◆ **Aim of the exercise**:
Reproduce every line of text in the following entries word for word, keeping the original order and line breaks.

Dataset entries

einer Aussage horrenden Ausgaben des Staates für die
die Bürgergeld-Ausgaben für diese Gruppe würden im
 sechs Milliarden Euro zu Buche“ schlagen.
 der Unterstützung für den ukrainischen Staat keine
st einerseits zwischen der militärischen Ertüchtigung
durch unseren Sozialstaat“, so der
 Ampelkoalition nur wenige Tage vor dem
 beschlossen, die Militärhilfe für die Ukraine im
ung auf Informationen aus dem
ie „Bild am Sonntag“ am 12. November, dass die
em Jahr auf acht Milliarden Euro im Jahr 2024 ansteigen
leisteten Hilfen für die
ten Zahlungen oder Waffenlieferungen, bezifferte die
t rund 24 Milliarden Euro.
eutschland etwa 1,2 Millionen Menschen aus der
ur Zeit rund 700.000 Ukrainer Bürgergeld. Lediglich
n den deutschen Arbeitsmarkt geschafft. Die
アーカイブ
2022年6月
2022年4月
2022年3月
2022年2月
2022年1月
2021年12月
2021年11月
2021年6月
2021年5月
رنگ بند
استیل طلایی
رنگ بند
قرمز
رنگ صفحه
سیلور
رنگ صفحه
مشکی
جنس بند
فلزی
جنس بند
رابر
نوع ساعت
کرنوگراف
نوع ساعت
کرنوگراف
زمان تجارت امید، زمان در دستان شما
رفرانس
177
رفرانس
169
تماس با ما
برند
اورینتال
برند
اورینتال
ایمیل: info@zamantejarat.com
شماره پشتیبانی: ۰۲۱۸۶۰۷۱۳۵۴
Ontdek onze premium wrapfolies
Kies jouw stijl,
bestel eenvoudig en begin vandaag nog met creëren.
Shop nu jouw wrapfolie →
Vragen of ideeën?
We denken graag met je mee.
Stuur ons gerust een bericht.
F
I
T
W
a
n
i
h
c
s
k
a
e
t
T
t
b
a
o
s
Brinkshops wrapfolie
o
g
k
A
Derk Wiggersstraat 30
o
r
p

◆ **Response to the task**:
einer Aussage horrenden Ausgaben des Staates für die
die Bürgergeld-Ausgaben für diese Gruppe würden im
 sechs Milliarden Euro zu Buche“ schlagen.
 der Unterstützung für den ukrainischen Staat keine
st einerseits zwischen der militärischen Ertüchtigung
durch unseren Sozialstaat“, so der
 Ampelkoalition nur wenige Tage vor dem
 beschlossen, die Militärhilfe für die Ukraine im
ung auf Informationen aus dem
ie „Bild am Sonntag“ am 12. November, dass die
em Jahr auf acht Milliarden Euro im Jahr 2024 ansteigen
leisteten Hilfen für die
ten Zahlungen oder Waffenlieferungen, bezifferte die
t rund 24 Milliarden Euro.
eutschland etwa 1,2 Millionen Menschen aus der
ur Zeit rund 700.000 Ukrainer Bürgergeld. Lediglich
n den deutschen Arbeitsmarkt geschafft. Die
アーカイブ
2022年6月
2022年4月
2022年3月
2022年2月
2022年1月
2021年12月
2021年11月
2021年6月
2021年5月
رنگ بند
استیل طلایی
رنگ بند
قرمز
رنگ صفحه
سیلور
رنگ صفحه
مشکی
جنس بند
فلزی
جنس بند
رابر
نوع ساعت
کرنوگراف
نوع ساعت
کرنوگراف
زمان تجارت امید، زمان در دستان شما
رفرانس
177
رفرانس
169
تماس با ما
برند
اورینتال
برند
اورینتال
ایمیل: info@zamantejarat.com
شماره پشتیبانی: ۰۲۱۸۶۰۷۱۳۵۴
Ontdek onze premium wrapfolies
Kies jouw stijl,
bestel eenvoudig en begin vandaag nog met creëren.
Shop nu jouw wrapfolie →
Vragen of ideeën?
We denken graag met je mee.
Stuur ons gerust een bericht.
F
I
T
W
a
n
i
h
c
s
k
a
e
t
T
t
b
a
o
s
Brinkshops wrapfolie
o
g
k
A
Derk Wiggersstraat 30
o
r
p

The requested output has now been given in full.